→ **ASSIGNMENT 1**
In the text on high performance computing on AWS, how many researchers worldwide did Penn State make it easy to design synthetic DNA sequences?
→ **ASSIGNMENT 2**
Reproduce everything in the text on high performance computing on AWS from "Penn State moved" down to "machine learning workloads.".
→ **ASSIGNMENT 3**
From the text on high performance computing on AWS, list the activities on the cluster and job scheduler that fully-managed services let you spend less focus on.

Penn State moved its research portal to AWS and made it easy for 6,000 researchers worldwide to design more than 50,000 synthetic DNA sequences
The Computer Science department at San Francisco State University used Amazon EC2 to reduce costs and turnaround time to run machine learning workloads.
High Performance Computing workloads on AWS are run on virtual servers, known as instances, enabled by Amazon Elastic Compute Cloud (Amazon EC2). Amazon EC2 provides secure, resizable compute capacity in the cloud and is offered in a wide range of instance types so you can choose one optimized for your workload.
High Performance Computing workload management gains new levels of flexibility in the cloud, making resource and job orchestration an important consideration for your workload. AWS provides a range of solutions for workload orchestration: fully-managed services enable you to focus more on job requests and output over provisioning, configuring and optimizing the cluster and job scheduler, while self-managed solutions enable you to configure and maintain cloud-native clusters yourself, leveraging traditional job schedulers to use on AWS or in hybrid scenarios.

→ **RECORD EXTRACTS**

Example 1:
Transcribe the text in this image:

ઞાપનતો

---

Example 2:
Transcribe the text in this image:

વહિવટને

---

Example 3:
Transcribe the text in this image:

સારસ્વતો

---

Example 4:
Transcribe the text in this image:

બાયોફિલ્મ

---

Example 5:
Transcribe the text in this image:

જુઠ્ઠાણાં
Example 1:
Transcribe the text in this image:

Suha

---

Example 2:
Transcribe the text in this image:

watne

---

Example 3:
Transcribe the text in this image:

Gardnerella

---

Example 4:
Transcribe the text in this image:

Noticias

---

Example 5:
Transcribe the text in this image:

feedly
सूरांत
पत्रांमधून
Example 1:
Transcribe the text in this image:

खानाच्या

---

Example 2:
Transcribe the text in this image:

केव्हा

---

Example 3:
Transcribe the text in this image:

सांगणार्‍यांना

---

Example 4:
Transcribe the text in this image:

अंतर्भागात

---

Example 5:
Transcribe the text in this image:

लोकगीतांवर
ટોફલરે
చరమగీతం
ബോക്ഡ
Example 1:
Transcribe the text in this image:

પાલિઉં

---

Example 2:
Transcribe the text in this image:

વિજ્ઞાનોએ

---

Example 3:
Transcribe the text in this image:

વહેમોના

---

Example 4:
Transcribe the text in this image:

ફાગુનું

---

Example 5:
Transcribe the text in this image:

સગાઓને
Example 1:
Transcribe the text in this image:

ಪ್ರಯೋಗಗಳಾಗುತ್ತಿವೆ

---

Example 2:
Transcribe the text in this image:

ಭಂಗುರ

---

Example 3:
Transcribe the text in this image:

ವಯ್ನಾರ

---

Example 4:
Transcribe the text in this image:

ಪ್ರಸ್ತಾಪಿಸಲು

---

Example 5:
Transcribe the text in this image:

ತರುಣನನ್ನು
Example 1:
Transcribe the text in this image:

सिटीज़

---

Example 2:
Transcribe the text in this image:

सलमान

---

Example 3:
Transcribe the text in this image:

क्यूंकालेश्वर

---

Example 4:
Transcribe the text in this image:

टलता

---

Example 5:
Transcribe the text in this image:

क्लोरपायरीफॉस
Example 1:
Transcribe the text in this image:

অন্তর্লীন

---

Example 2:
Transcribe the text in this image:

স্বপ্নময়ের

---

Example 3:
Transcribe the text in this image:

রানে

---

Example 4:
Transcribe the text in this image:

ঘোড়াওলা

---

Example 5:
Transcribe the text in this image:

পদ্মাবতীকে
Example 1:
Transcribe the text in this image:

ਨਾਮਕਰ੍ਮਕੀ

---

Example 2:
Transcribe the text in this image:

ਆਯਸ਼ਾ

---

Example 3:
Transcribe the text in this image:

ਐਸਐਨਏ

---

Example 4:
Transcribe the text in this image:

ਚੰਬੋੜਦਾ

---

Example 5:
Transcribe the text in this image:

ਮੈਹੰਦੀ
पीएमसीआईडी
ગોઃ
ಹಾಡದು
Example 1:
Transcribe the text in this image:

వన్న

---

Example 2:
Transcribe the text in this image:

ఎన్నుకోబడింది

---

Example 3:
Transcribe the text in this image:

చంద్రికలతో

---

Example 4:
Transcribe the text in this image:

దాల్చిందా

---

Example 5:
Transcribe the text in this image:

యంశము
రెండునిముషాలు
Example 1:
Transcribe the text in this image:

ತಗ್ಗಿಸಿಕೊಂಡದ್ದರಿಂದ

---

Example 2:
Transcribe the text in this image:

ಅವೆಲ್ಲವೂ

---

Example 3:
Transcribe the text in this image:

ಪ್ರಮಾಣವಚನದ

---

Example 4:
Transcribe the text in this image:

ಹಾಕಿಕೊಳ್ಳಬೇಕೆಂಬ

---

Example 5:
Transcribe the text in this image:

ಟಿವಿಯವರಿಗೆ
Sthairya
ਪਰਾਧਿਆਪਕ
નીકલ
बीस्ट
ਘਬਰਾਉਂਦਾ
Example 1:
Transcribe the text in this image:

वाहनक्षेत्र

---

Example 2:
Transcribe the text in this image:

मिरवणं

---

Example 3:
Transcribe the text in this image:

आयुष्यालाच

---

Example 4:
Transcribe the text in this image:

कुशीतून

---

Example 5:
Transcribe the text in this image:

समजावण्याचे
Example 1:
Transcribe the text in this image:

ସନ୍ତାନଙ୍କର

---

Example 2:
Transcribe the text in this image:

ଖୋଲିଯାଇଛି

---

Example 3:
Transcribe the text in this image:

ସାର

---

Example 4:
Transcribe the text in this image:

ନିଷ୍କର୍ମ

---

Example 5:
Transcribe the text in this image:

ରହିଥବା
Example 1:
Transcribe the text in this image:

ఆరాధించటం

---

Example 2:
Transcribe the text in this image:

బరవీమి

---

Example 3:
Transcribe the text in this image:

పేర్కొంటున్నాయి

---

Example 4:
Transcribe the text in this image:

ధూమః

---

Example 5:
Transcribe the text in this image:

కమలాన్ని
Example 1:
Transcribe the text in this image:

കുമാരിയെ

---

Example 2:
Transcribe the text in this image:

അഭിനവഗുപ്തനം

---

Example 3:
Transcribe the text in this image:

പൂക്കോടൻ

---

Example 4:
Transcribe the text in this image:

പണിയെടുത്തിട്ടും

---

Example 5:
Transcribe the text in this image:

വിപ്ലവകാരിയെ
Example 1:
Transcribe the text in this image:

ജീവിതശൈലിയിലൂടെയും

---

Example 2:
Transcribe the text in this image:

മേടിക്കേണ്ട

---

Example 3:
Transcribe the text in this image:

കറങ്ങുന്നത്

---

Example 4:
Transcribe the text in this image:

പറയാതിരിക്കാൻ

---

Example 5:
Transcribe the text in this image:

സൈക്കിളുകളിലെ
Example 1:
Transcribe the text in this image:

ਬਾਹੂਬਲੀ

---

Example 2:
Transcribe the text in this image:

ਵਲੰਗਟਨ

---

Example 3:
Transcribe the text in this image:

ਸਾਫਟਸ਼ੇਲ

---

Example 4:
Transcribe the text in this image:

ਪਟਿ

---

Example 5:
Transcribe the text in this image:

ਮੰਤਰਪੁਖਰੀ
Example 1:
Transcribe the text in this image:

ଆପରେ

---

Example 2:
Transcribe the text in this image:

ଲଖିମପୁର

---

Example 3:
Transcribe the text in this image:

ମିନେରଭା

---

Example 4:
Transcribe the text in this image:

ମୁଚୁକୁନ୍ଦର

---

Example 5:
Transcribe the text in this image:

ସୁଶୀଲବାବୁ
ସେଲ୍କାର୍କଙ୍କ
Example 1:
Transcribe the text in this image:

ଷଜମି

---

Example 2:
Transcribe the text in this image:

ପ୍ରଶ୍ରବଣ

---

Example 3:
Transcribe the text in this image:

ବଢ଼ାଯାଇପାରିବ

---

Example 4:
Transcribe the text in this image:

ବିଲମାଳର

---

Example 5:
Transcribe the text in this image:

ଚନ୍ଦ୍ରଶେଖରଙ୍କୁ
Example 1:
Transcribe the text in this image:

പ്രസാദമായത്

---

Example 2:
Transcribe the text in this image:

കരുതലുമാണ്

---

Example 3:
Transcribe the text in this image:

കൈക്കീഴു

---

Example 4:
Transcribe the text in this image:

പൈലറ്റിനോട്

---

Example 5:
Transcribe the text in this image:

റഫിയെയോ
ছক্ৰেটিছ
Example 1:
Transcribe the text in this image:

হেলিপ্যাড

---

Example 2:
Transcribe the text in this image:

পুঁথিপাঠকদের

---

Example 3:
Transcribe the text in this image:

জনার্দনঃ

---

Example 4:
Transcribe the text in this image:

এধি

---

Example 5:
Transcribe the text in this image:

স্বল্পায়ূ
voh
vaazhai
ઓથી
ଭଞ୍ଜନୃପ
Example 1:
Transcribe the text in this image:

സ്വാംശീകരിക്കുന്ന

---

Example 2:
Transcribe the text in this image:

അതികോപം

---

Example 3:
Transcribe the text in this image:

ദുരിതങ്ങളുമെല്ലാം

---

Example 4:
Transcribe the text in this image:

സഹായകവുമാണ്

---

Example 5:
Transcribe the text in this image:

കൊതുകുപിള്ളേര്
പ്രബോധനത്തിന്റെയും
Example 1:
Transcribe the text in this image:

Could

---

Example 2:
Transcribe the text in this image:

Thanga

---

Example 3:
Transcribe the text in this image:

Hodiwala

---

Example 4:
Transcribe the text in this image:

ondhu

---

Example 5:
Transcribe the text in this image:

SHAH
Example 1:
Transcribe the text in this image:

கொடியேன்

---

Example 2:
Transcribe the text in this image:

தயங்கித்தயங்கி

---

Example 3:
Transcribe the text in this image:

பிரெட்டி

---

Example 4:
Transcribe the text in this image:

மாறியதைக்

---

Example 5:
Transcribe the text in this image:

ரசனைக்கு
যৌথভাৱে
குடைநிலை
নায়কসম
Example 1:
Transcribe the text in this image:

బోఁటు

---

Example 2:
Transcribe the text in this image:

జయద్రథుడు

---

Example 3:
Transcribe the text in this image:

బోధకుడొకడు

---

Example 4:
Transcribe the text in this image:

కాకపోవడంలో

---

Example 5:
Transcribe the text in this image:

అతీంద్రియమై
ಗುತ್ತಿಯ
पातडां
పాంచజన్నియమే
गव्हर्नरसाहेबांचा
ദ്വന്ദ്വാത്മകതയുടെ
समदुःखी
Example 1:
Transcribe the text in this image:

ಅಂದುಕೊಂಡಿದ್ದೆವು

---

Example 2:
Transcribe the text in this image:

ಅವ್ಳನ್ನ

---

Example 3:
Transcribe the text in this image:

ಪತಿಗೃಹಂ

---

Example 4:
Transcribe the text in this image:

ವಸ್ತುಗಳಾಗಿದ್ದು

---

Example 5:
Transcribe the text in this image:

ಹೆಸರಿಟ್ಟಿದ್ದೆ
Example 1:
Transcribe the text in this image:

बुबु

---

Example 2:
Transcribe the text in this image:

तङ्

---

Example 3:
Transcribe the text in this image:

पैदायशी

→ **TASK ANSWER 1**
6,000 researchers

→ **TASK ANSWER 2**
Penn State moved its research portal to AWS and made it easy for 6,000 researchers worldwide to design more than 50,000 synthetic DNA sequences
The Computer Science department at San Francisco State University used Amazon EC2 to reduce costs and turnaround time to run machine learning workloads.

→ **TASK ANSWER 3**
provisioning, configuring, optimizing